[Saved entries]
*** Block opens ***

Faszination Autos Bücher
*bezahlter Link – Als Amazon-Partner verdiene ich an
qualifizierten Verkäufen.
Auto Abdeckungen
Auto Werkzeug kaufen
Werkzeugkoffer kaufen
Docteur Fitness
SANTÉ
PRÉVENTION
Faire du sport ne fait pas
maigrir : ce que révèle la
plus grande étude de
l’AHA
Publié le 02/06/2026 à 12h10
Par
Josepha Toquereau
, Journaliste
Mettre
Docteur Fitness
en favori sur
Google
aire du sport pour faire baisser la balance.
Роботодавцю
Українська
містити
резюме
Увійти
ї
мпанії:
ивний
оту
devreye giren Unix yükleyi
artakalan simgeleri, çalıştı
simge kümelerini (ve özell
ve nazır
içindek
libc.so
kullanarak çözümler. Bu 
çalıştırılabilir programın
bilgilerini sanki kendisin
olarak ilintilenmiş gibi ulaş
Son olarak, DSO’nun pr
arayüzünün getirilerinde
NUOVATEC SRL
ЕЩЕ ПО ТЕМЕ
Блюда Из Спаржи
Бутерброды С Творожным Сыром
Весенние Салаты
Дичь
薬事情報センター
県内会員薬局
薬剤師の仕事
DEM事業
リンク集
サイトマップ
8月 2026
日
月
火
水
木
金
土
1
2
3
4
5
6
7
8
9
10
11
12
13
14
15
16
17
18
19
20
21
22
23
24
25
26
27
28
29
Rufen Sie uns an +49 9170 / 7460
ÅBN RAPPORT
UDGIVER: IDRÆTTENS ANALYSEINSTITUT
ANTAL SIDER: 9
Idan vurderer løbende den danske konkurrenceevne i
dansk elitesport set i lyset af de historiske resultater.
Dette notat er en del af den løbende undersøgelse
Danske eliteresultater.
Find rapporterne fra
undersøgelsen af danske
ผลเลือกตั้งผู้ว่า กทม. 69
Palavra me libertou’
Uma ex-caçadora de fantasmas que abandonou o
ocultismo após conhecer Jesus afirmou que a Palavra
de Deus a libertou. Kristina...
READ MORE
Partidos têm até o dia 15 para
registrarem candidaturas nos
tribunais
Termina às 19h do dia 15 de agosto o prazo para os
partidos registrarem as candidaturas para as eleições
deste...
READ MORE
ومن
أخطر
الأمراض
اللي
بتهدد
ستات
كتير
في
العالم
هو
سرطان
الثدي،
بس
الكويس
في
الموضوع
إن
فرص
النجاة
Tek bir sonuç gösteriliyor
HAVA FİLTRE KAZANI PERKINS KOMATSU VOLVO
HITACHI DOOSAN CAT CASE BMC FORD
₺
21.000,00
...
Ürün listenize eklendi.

*** Block closes ***

Look for the string "kaufen" in the records, and copy every line where it is found.

• _Task result_
Auto Werkzeug kaufen
Werkzeugkoffer kaufen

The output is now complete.